Former SAC Capital trader Mathew Martoma has been sentenced to nine years in prison for his part in a scheme involving an Alzheimer’s Disease drug trial to make his hedge fund approximately $276 million.

“I cannot and will not ignore that the gain is hundreds of millions of dollars more than ever seen in an insider trading prosecution.” New York Judge Gardephe said during the sentencing Monday. The judge also ordered that Martoma forfeit $9.3 million, which was a bonus he received for his actions at the time.

Martoma was found guilty in February of this year of insider trading in what is being called the most lucrative hedge fund insider trading cases ever prosecuted.

“As the jury unanimously found, Mathew Martoma cultivated and purchased the confidence of doctors with secret knowledge of an experimental Alzheimer’s drug, and used it to engage in illegal insider trading.” Preet Bharara said in a statement following the conviction in Febuary.

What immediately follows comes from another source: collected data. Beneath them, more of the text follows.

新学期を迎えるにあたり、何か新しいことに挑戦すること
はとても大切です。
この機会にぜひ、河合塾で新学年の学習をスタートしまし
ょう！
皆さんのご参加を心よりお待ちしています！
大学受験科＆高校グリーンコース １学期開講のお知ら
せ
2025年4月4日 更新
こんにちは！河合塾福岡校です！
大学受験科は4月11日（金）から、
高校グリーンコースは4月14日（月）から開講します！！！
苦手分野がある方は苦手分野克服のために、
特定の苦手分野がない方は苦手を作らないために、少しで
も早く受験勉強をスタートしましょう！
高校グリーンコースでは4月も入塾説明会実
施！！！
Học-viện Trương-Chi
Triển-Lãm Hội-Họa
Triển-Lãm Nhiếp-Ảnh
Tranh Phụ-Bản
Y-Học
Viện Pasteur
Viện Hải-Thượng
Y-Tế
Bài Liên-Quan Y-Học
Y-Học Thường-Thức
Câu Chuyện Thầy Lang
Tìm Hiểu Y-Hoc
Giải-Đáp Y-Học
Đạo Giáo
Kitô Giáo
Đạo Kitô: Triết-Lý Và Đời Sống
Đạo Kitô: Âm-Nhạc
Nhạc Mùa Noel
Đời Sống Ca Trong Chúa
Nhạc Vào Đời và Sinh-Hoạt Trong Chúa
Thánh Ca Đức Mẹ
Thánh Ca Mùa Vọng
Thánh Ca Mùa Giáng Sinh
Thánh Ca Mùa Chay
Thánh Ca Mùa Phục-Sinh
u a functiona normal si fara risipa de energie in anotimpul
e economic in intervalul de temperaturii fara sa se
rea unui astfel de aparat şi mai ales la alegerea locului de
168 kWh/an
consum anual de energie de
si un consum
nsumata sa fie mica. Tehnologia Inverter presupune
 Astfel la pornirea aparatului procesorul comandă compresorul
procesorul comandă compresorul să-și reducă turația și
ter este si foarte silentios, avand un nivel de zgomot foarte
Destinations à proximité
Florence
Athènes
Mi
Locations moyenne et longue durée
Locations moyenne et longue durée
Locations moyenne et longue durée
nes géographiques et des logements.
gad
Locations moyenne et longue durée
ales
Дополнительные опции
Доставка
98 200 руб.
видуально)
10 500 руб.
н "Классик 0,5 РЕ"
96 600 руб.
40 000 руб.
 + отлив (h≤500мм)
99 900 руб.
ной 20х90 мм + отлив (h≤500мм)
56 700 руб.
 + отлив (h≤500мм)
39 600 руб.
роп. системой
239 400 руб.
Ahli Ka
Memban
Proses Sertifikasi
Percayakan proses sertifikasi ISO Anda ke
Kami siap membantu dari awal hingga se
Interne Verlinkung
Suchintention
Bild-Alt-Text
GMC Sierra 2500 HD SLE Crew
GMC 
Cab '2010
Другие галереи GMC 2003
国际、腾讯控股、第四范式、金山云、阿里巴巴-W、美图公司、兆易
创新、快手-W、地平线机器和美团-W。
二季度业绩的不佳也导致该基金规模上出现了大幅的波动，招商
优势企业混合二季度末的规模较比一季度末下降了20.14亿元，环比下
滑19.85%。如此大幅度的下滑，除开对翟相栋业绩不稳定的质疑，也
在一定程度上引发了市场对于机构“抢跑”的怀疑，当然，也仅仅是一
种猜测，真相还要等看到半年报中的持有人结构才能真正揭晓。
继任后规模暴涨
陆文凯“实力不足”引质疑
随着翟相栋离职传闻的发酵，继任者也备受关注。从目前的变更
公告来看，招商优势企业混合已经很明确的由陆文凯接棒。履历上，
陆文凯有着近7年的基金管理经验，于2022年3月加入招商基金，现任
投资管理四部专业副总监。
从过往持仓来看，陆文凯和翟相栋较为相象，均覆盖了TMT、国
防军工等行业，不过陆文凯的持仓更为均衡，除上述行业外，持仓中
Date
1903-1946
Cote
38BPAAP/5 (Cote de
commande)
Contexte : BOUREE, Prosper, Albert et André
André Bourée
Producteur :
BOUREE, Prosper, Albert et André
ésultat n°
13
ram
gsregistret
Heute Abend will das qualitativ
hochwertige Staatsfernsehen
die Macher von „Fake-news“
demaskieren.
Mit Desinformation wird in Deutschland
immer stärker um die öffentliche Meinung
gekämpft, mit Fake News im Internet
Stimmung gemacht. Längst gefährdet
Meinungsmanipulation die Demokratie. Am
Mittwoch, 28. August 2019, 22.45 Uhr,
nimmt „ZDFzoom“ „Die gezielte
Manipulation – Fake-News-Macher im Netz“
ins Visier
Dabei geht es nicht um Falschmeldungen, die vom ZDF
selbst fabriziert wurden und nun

“Today’s sentence of a -gthy prison term is well-suited to the audacity of the illegal trading in this case. The long and short of Mathew Martoma’s trading is that he traded his liberty, his name and his time with his family for what in the end is nothing,” Bharara said yesterfay.

Martoma, a former portfolio manager for a division of a group of SAC-affiliated hedge funds, allegedly used inside information that he received from a doctor who served as an adviser to Elan Corporation PLC on the clinical trial of an Alzheimer’s Disease drug to make profits and avoid losses for the hedge fund. Martoma and his then-employer, SAC Capital Advisors, liquidated holdings in two companies after receiving insider information, the prosecution said.

Martoma was arrested at his home in Boca Raton, Florida, and made an initial appearance in federal court in West Palm Beach, Florida.